Bruck Textiles staff won’t be cut

JOBS at Wangaratta manufacturer Bruck Textiles are safe, despite a wave of redundancies at the factory of one of its key clients.

Australian Defence Apparel announced this week that 58 jobs would go at its Bendigo factory, as it ceased running night shifts and part-time day shifts.

The cuts are a direct result of the federal government’s decision to withdraw troops from Afghanistan.

The decision led to a reduced demand for combat uniforms, protective clothing and dress uniforms.

Bruck Textiles, generally with a staff of more than 300, has been a long-time supplier of fabric to ADA for its uniforms.

Bruck chief executive Geoff Parker yesterday said that the textiles company did not expect to feel any of the flow-on effects from the cuts.

“Though significant, they are just one of a number of customers we have,” he said.

“We don’t have any concerns at Bruck.”

Mr Parker said Bruck had been aware of the potential for cuts for the past two years and was not alarmed by this week’s news.

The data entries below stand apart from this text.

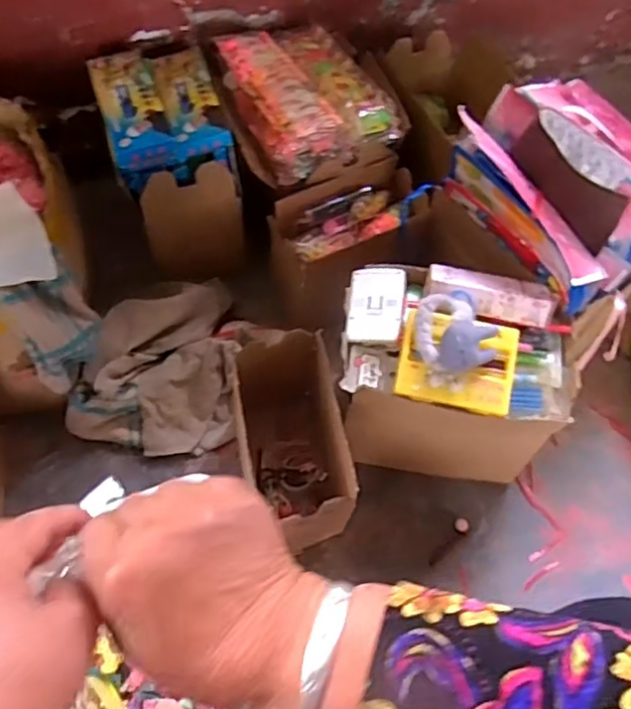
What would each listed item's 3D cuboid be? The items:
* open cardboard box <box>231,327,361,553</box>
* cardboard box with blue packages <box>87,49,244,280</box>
[{"bbox_3d":[-0.032,0.112,0.734,0.113,0.177,0.225,-7,60,-9],"label":"open cardboard box"},{"bbox_3d":[-0.195,-0.252,0.881,0.147,0.222,0.207,-15,61,-13],"label":"cardboard box with blue packages"}]

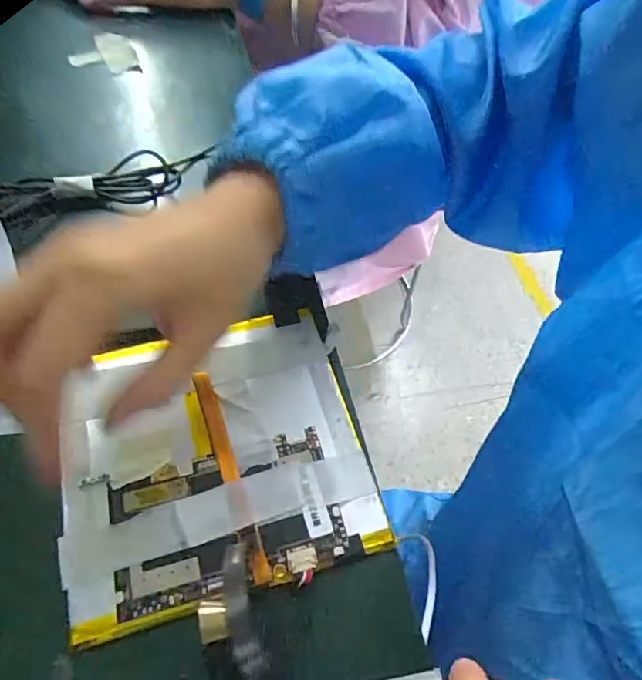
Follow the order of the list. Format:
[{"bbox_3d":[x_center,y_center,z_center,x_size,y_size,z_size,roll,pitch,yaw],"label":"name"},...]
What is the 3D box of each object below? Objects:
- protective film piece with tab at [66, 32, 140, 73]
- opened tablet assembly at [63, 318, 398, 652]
[{"bbox_3d":[-0.170,-0.221,0.398,0.047,0.008,0.050,-23,63,-15],"label":"protective film piece with tab"},{"bbox_3d":[-0.048,0.048,0.229,0.126,0.016,0.120,-13,61,-10],"label":"opened tablet assembly"}]

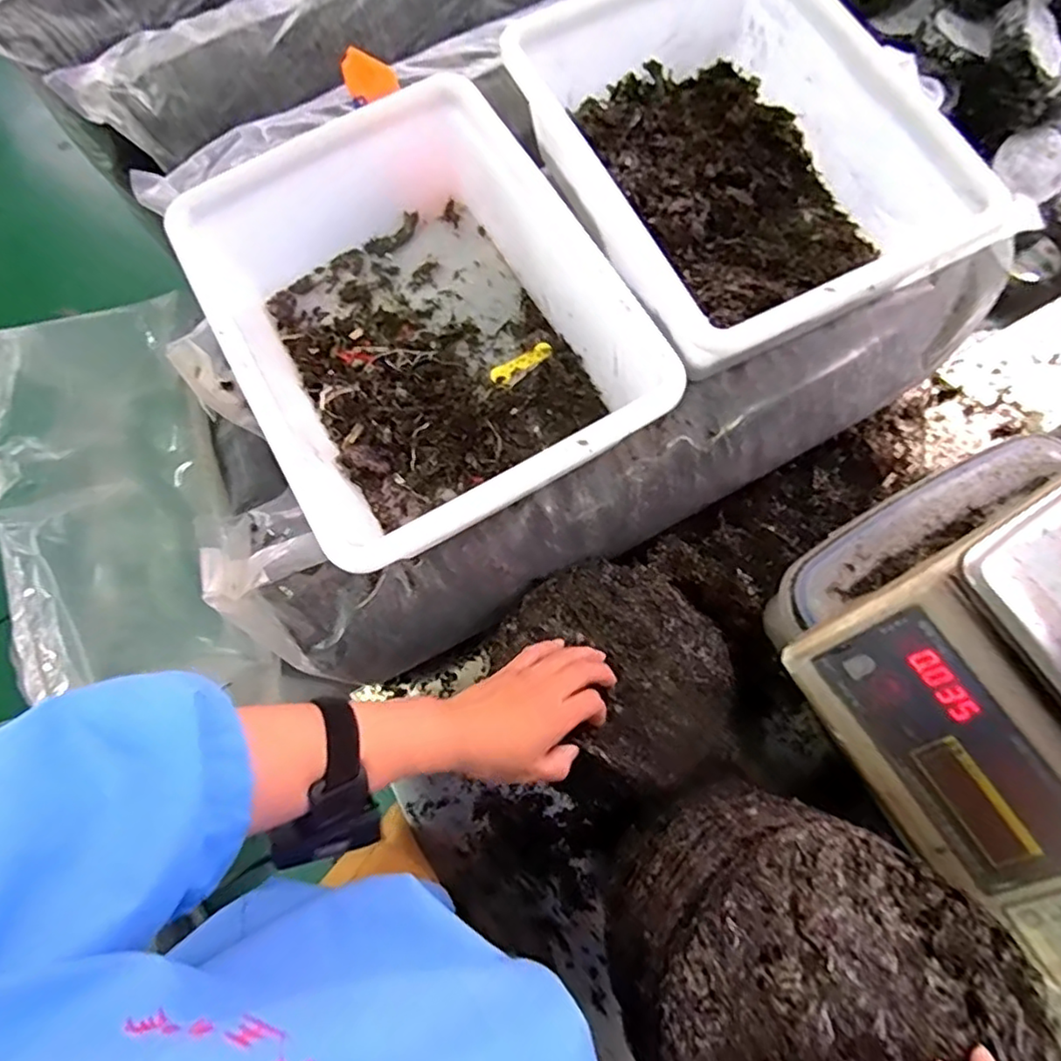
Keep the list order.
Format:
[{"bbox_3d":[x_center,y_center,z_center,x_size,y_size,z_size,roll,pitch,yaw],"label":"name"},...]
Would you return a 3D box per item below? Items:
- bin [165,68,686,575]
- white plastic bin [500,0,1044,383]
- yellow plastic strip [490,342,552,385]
[{"bbox_3d":[-0.088,-0.164,0.539,0.277,0.142,0.354,-30,76,-7],"label":"bin"},{"bbox_3d":[0.190,-0.333,0.560,0.315,0.110,0.363,-30,76,-6],"label":"white plastic bin"},{"bbox_3d":[-0.008,-0.151,0.566,0.061,0.004,0.018,-32,76,-7],"label":"yellow plastic strip"}]

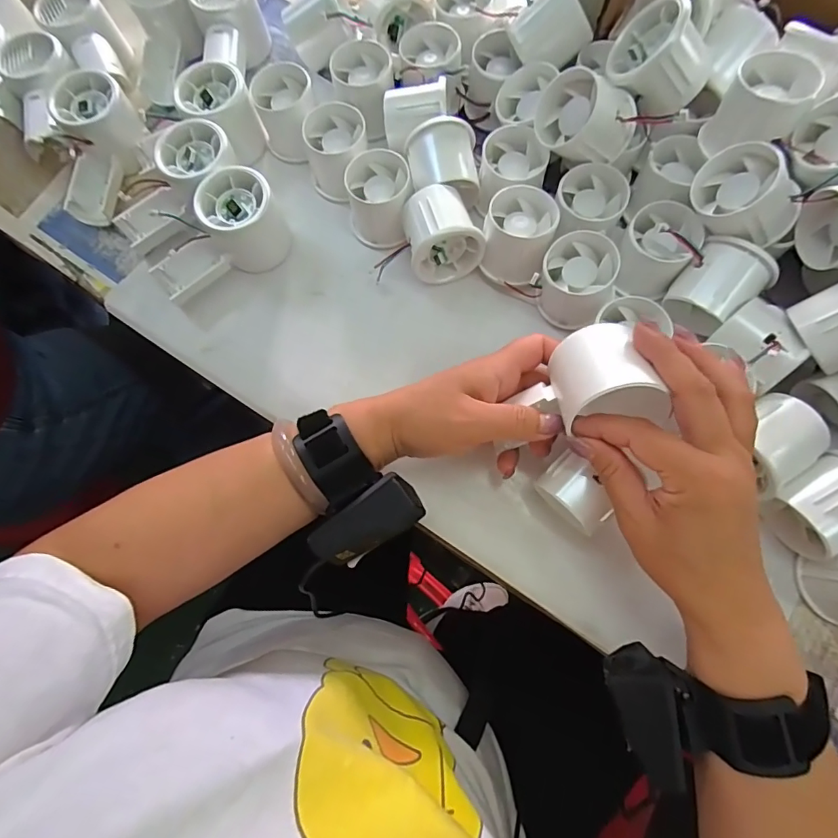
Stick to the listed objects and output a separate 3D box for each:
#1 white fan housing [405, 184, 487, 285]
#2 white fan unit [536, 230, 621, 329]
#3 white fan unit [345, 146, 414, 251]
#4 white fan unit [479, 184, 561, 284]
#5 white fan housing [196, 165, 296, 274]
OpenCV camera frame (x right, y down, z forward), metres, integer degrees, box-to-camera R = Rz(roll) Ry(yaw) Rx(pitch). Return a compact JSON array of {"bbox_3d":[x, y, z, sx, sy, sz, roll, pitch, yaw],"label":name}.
[{"bbox_3d":[0.020,-0.145,0.370,0.055,0.051,0.061,-8,76,1],"label":"white fan housing"},{"bbox_3d":[0.117,-0.103,0.354,0.053,0.050,0.049,29,79,9],"label":"white fan unit"},{"bbox_3d":[-0.032,-0.177,0.384,0.053,0.044,0.060,6,76,4],"label":"white fan unit"},{"bbox_3d":[0.074,-0.139,0.368,0.054,0.049,0.060,18,77,7],"label":"white fan unit"},{"bbox_3d":[-0.138,-0.159,0.380,0.058,0.056,0.058,-28,76,-5],"label":"white fan housing"}]

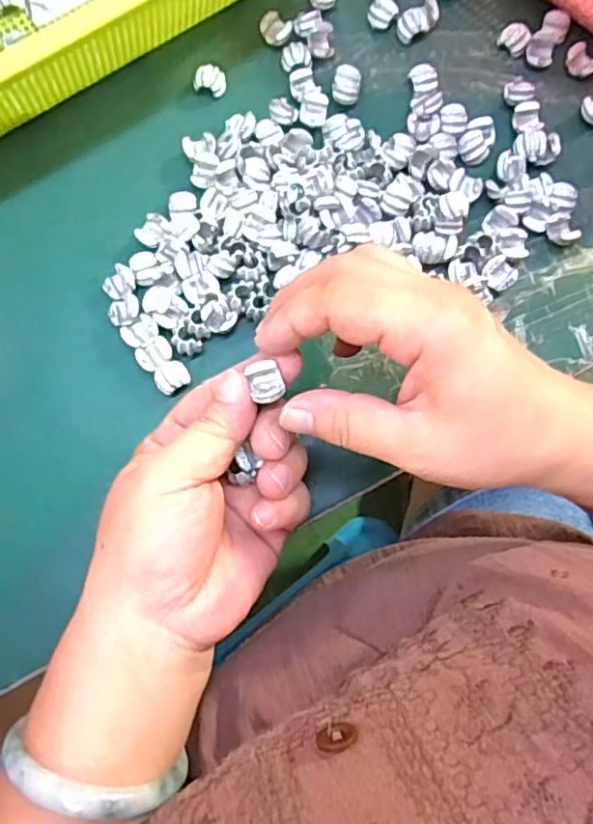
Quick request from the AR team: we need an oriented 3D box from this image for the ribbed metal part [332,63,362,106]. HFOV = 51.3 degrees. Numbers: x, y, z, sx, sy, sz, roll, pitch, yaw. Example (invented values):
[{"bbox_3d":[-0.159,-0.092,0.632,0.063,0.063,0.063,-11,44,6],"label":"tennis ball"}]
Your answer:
[{"bbox_3d":[0.027,-0.177,0.334,0.015,0.008,0.019,12,78,1],"label":"ribbed metal part"}]

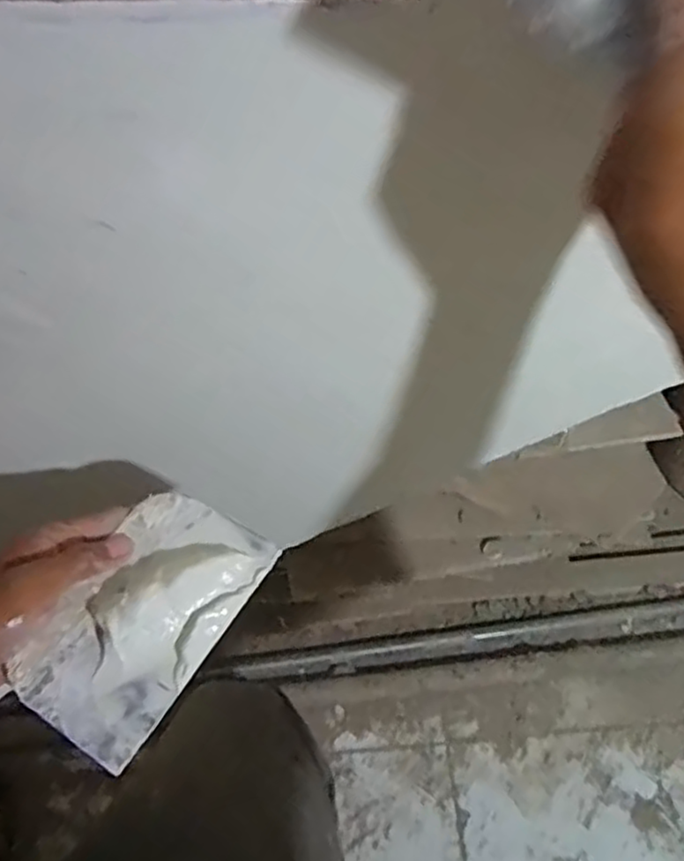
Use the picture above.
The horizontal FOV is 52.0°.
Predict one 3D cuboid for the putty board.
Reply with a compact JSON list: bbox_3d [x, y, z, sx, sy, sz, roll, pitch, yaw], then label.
[{"bbox_3d":[-0.112,0.101,0.396,0.087,0.022,0.142,29,61,16],"label":"putty board"}]

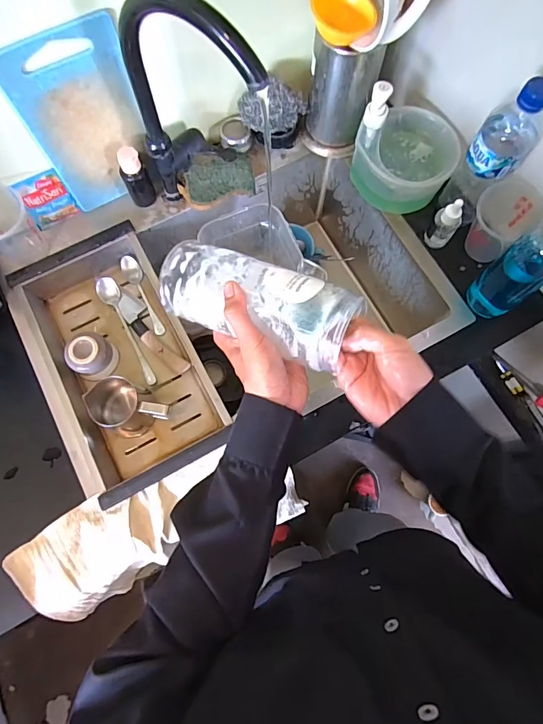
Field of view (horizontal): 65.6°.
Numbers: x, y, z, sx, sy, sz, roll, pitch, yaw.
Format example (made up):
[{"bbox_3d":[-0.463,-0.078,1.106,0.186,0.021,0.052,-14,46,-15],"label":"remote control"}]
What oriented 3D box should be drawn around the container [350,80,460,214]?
[{"bbox_3d":[0.198,-0.313,0.605,0.141,0.137,0.126,27,75,8],"label":"container"}]

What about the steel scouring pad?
[{"bbox_3d":[0.003,-0.385,0.630,0.103,0.064,0.043,1,73,0],"label":"steel scouring pad"}]

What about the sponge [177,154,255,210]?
[{"bbox_3d":[-0.086,-0.287,0.663,0.114,0.030,0.072,-23,98,-9],"label":"sponge"}]

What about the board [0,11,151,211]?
[{"bbox_3d":[-0.240,-0.310,0.561,0.137,0.238,0.016,-27,73,-9],"label":"board"}]

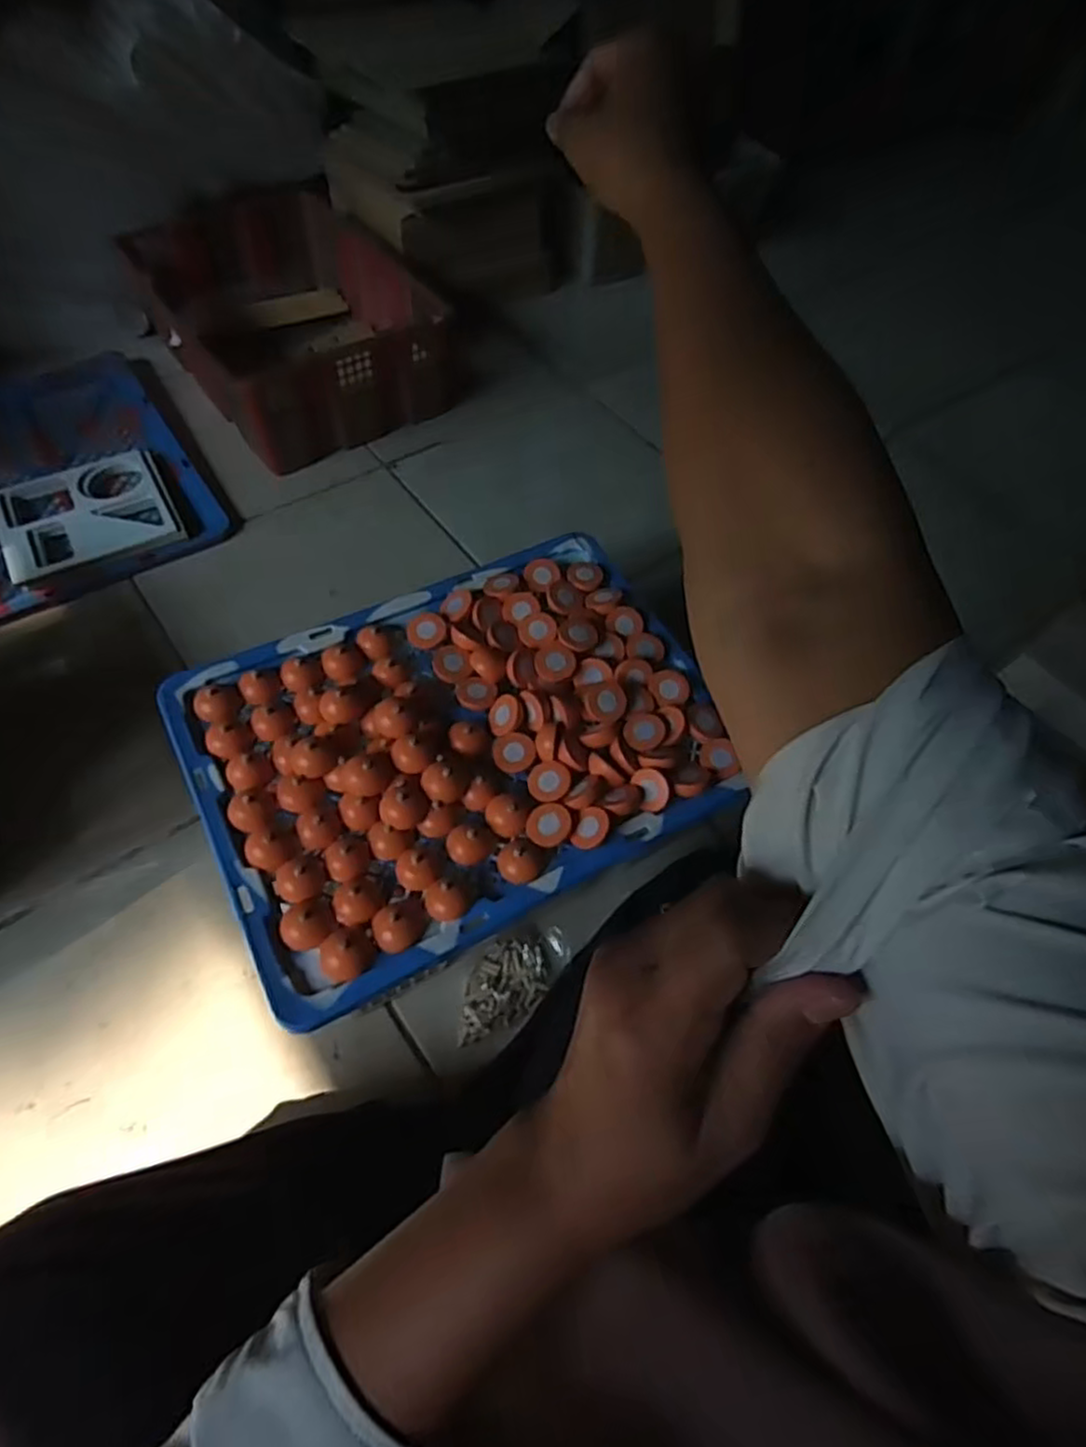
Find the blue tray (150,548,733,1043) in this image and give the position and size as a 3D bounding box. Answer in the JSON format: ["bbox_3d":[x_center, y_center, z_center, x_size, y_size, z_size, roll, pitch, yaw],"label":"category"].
[{"bbox_3d":[-0.074,0.005,0.666,0.473,0.032,0.358,-25,63,-18],"label":"blue tray"}]

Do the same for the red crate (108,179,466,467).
[{"bbox_3d":[-0.419,-0.672,1.170,0.370,0.150,0.508,-30,65,-20],"label":"red crate"}]

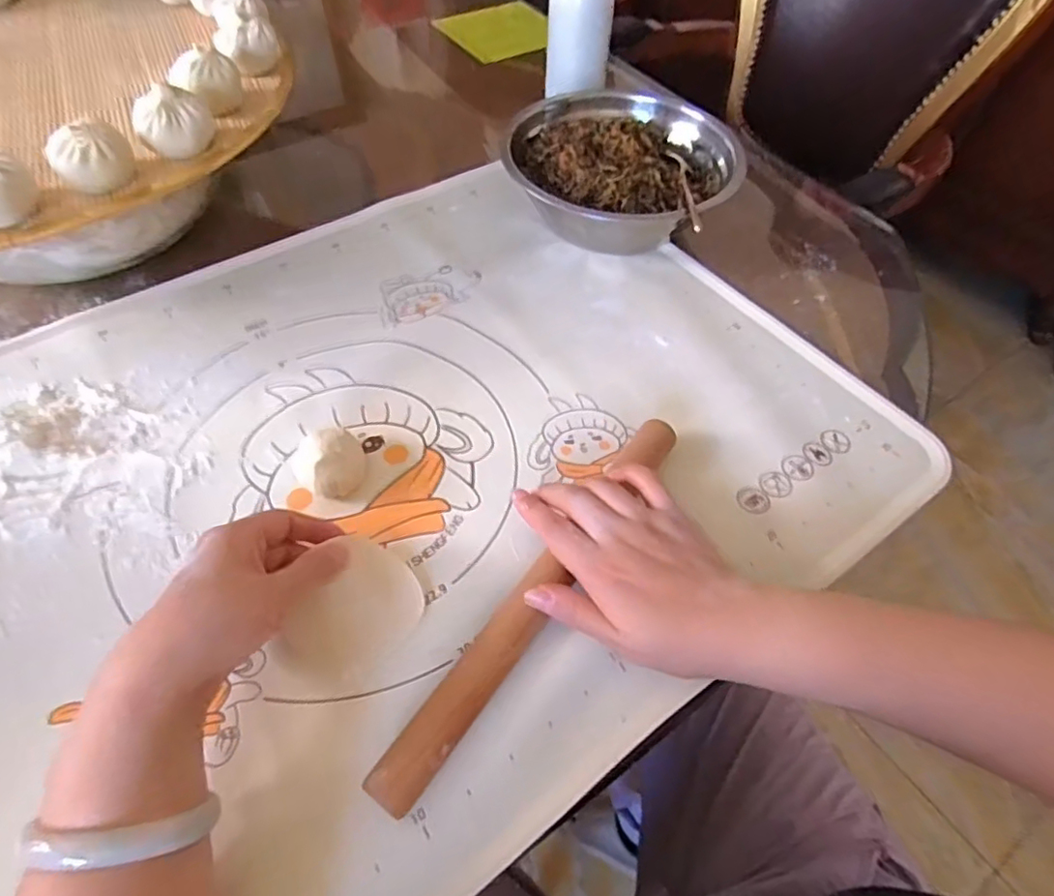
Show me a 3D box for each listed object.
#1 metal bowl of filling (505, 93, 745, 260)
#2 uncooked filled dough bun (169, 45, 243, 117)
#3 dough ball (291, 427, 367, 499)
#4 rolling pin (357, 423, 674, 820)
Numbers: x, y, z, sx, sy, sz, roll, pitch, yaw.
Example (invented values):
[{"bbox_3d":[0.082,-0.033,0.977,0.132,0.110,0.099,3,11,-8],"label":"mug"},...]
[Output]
[{"bbox_3d":[0.084,-0.246,0.550,0.201,0.074,0.185,20,56,12],"label":"metal bowl of filling"},{"bbox_3d":[-0.221,-0.251,0.424,0.043,0.032,0.044,-20,58,-15],"label":"uncooked filled dough bun"},{"bbox_3d":[-0.127,0.011,0.396,0.044,0.028,0.040,1,56,-1],"label":"dough ball"},{"bbox_3d":[0.011,0.075,0.346,0.025,0.020,0.271,31,59,18],"label":"rolling pin"}]

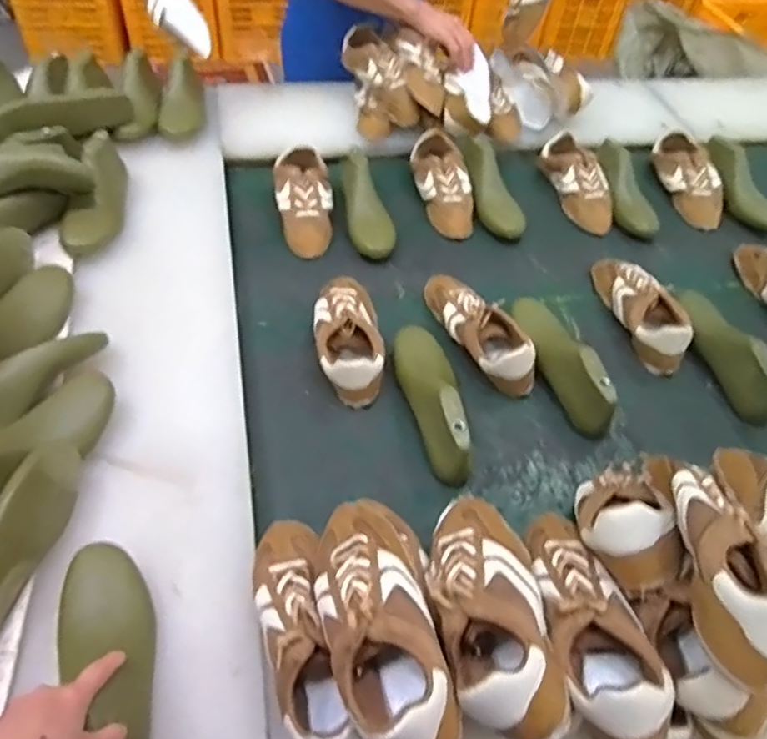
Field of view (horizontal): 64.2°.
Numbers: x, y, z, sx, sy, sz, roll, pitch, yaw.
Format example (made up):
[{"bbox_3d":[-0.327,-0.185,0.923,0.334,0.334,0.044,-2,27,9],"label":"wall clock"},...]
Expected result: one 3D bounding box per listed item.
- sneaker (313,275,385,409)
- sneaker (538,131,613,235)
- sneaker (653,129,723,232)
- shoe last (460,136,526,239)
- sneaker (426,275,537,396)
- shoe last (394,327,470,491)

ADA has also announced 14 jobs will go from its head office in Melbourne.

Chief executive officer Dave Giles-Kaye said ADA made “a difficult decision” to ensure the future of the company and that they would continue providing uniforms to Australian defence forces as necessary.

“We don’t take this decision lightly and in no way does it reflect the effort or contribution of our employees,” he said.

The non-defence sections of ADA’s business would continue to operate as normal.

ADA also reinforced its commitment to manufacturing in Victoria.

“We’re here for the long term, with plans to invest heavily with the CSIRO, Defence Materials Technology Centre and Victorian Centre for Advanced Materials Manufacturing to develop stronger, safer new combat materials and technology,” Mr Giles-Kaye said.